Extracted page text data
****************************************

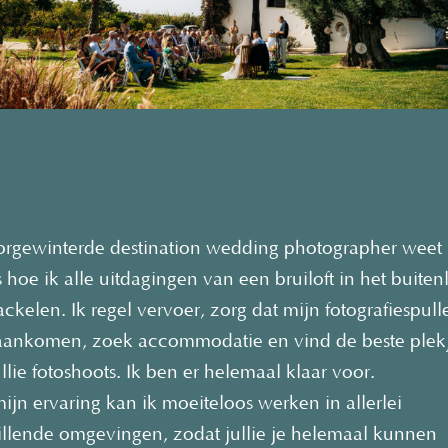
orgewinterde destination wedding photographer weet 
s hoe ik alle uitdagingen van een bruiloft in het buite
ackelen. Ik regel vervoer, zorg dat mijn fotografiespull
 aankomen, zoek accommodatie en vind de beste plek
llie fotoshoots. Ik ben er helemaal klaar voor.
ijn ervaring kan ik moeiteloos werken in allerlei
illende omgevingen, zodat jullie je helemaal kunnen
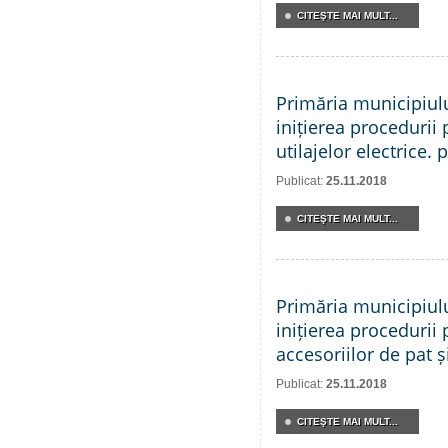
CITEŞTE MAI MULT...
Primăria municipiul
inițierea procedurii 
utilajelor electrice. 
Publicat:
25.11.2018
CITEŞTE MAI MULT...
Primăria municipiul
inițierea procedurii 
accesoriilor de pat și
Publicat:
25.11.2018
CITEŞTE MAI MULT...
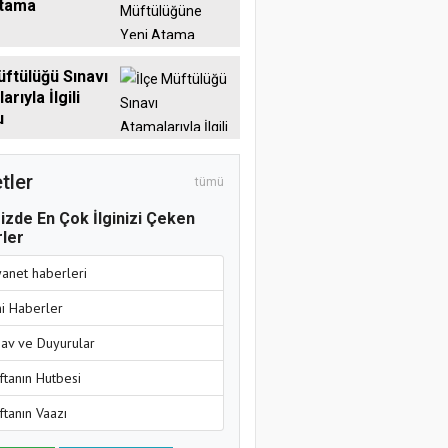
Atama
üftülüğü Sınavı
rıyla İlgili
u
tler
tümü
izde En Çok İlginizi Çeken
ler
yanet haberleri
ni Haberler
nav ve Duyurular
ftanın Hutbesi
ftanın Vaazı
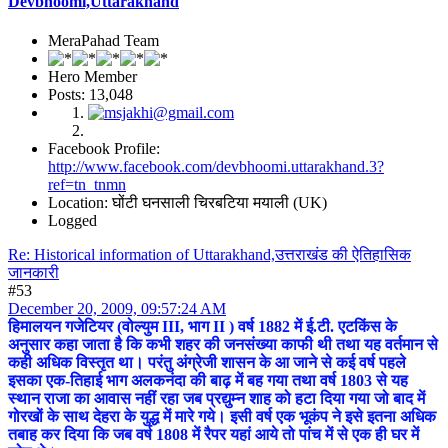
Devbhoomi,Uttarakhand
MeraPahad Team
Hero Member
Posts: 13,048
Facebook Profile:
http://www.facebook.com/devbhoomi.uttarakhand.3?
ref=tn_tnmn
Location: घोंटी घनसाली चिरबटिया मयाली (UK)
Logged
Re: Historical information of Uttarakhand,उत्तराखंड की ऐतिहासिक
जानकारी
#53
December 20, 2009, 09:57:24 AM
हिमालयन गजेटियर (वोल्युम III, भाग II ) वर्ष 1882 में ई.टी. एटकिंस के
अनुसार कहा जाता है कि कभी शहर की जनसंख्या काफी थी तथा यह वर्तमान से
कही अधिक विस्तृत था। परंतु अंग्रेजी शासन के आ जाने से कई वर्ष पहले
इसका एक-तिहाई भाग अलकनंदा की बाढ़ में बह गया तथा वर्ष 1803 से यह
स्थान राजा का आवास नहीं रहा जब प्रद्युम्न शाह को हटा दिया गया जो बाद में
गोरखों के साथ देहरा के युद्ध में मारे गये। इसी वर्ष एक भूकंप ने इसे इतना अधिक
तबाह कर दिया कि जब वर्ष 1808 में रैपर यहां आये तो पांच में से एक ही घर में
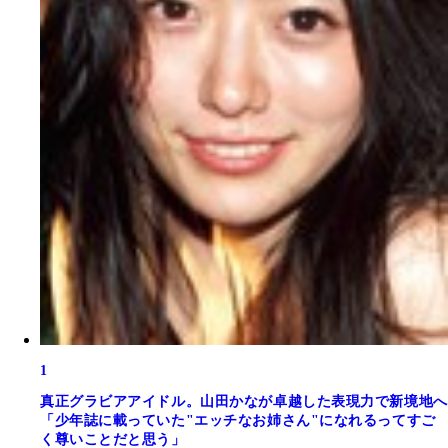
1
真正グラビアアイドル。山田かなが卓越した表現力で新境地へ
「少年誌に載っていた"エッチなお姉さん"になれるってすご
く尊いことだと思う」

****************************************

Would you reproduce, exactly and with nothing added, every line from the beginning of the entries above through the line that contains "ref=tn_tnmn", both included, leaving out the pictures?

orgewinterde destination wedding photographer weet 
s hoe ik alle uitdagingen van een bruiloft in het buite
ackelen. Ik regel vervoer, zorg dat mijn fotografiespull
 aankomen, zoek accommodatie en vind de beste plek
llie fotoshoots. Ik ben er helemaal klaar voor.
ijn ervaring kan ik moeiteloos werken in allerlei
illende omgevingen, zodat jullie je helemaal kunnen
CITEŞTE MAI MULT...
Primăria municipiul
inițierea procedurii 
utilajelor electrice. 
Publicat:
25.11.2018
CITEŞTE MAI MULT...
Primăria municipiul
inițierea procedurii 
accesoriilor de pat și
Publicat:
25.11.2018
CITEŞTE MAI MULT...
Atama
üftülüğü Sınavı
rıyla İlgili
u
tler
tümü
izde En Çok İlginizi Çeken
ler
yanet haberleri
ni Haberler
nav ve Duyurular
ftanın Hutbesi
ftanın Vaazı
Devbhoomi,Uttarakhand
MeraPahad Team
Hero Member
Posts: 13,048
Facebook Profile:
http://www.facebook.com/devbhoomi.uttarakhand.3?
ref=tn_tnmn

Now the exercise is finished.